Kommentar Venezuela tritt Mercosur bei : Putsch gegen die USA
Die USA müssen zähneknirschend zusehen, wie Venezuela dem Mercosur beitritt. Für sie wird der Zugriff auf die größten Erdöl- und Erdggasvorkommen der Welt schwieriger.
D er kalte Putsch gegen Paraguays Präsident Fernando Lugo hat die politische und wirtschaftliche Konstellation in ganz Amerika verschoben. Noch vor Wochen hatten die USA mit der Bildung der Pazifik-Allianz bestehend aus Chile, Peru und Kolumbien mit Panama, Costa Rica und Mexiko einen Sieg des Freihandels Made in USA gefeiert.
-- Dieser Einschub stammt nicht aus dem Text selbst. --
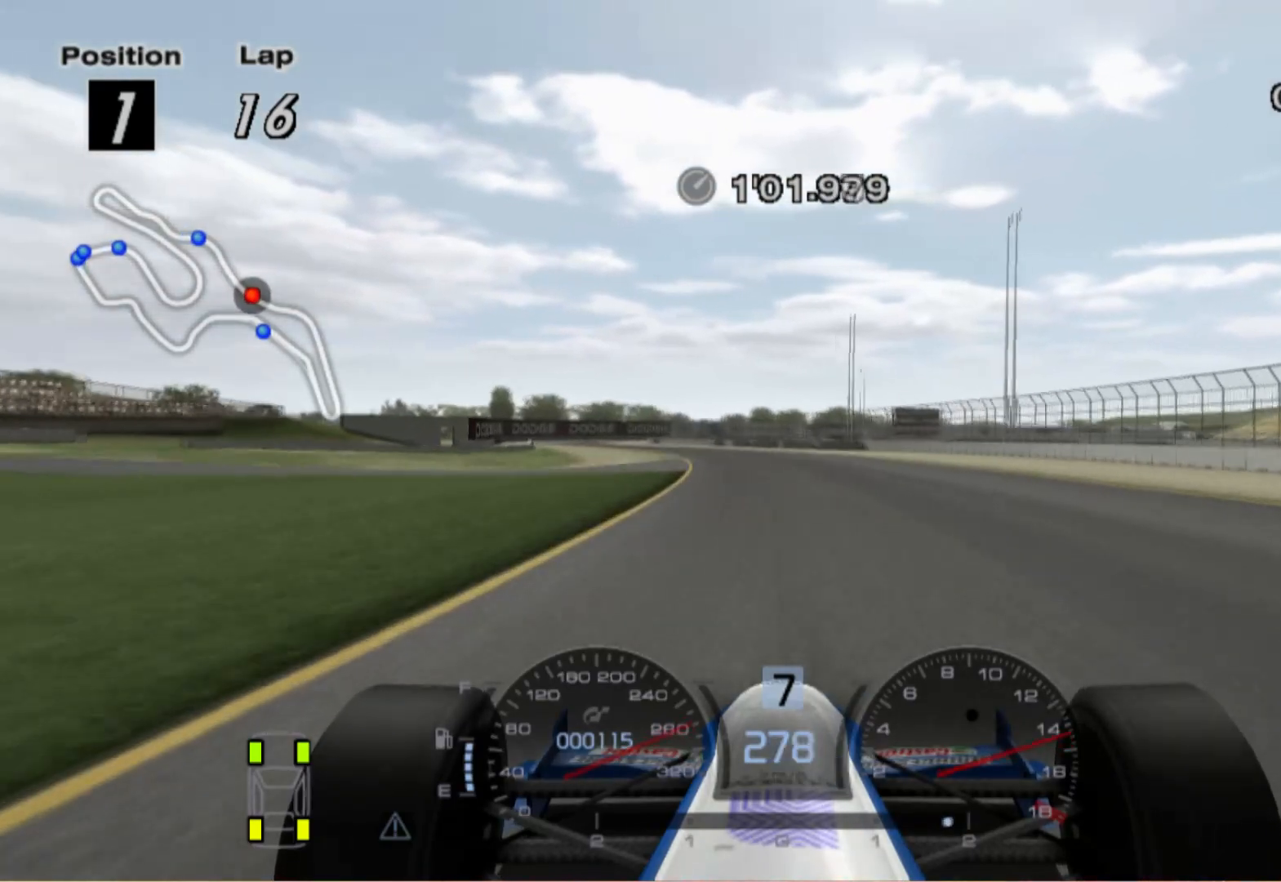
{"buttons": [], "left_stick": "left", "right_stick": "center", "events": [[120, "left_stick", "left"]]}
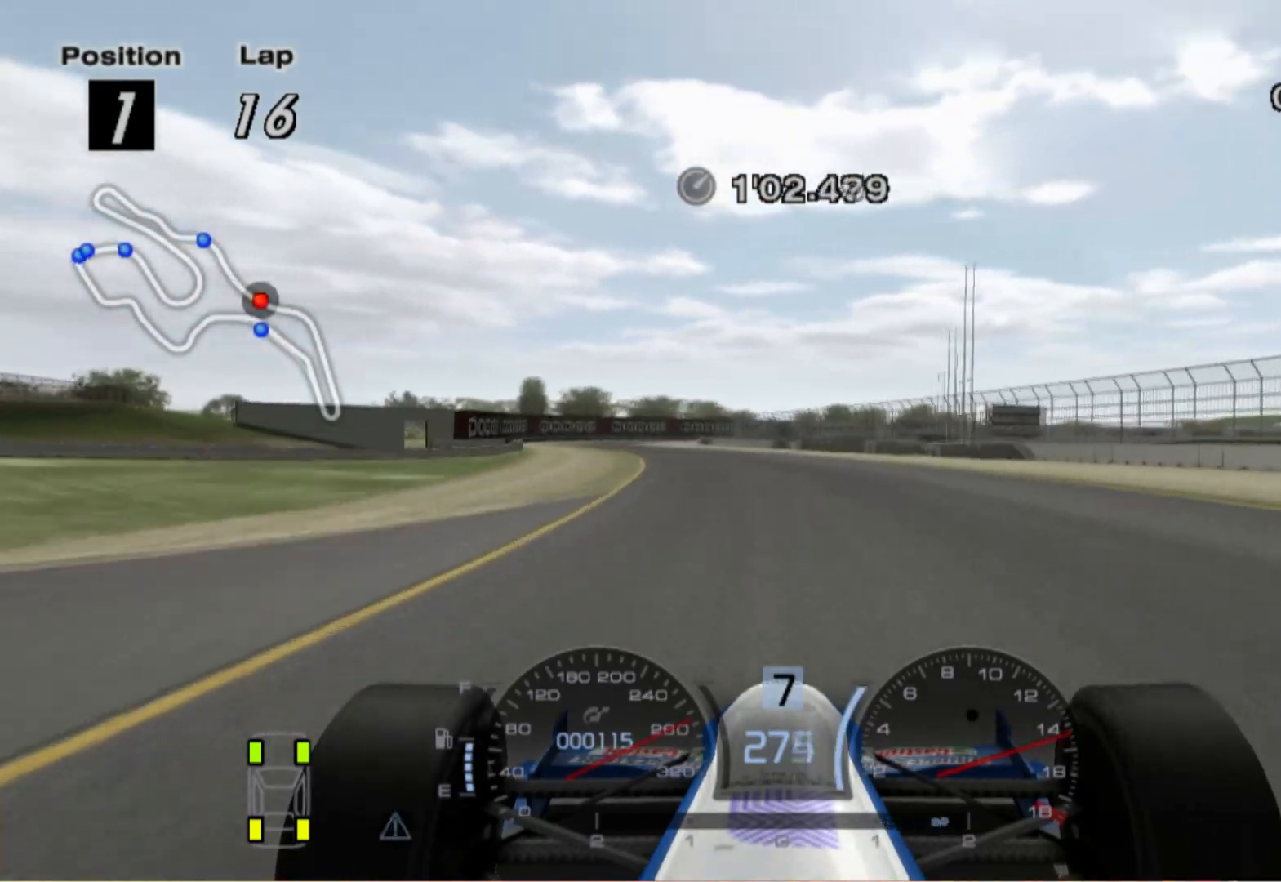
{"buttons": [], "left_stick": "left", "right_stick": "center", "events": []}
Jetzt müssen sie zähneknirschend dabei zusehen, wie Venezuela der südamerikanischen Wirtschaftsgemeinschaft Mercosur beitritt. Schuld daran sind ausgerechnet ihre treuesten Bündnispartner in der Region: Paraguays ultrarechte Eliten mit ihrem Putsch.
Für die USA wird es nun wesentlich schwerer, sich den Zugriff auf die größten Erdöl- und Erdgasvorkommen der Welt – wie noch bis in die 1980er Jahre hinein – wieder zu sichern. Ein wie auch immer getarnter Putsch gegen Hugo Chávez ist ausgeschlossen: Brasilien wird einen Eingriff in seinen Hinterhof nicht mehr dulden, die brasilianische Regierung ist ja die treibende Kraft hinter der Aufnahme des Ölstaates.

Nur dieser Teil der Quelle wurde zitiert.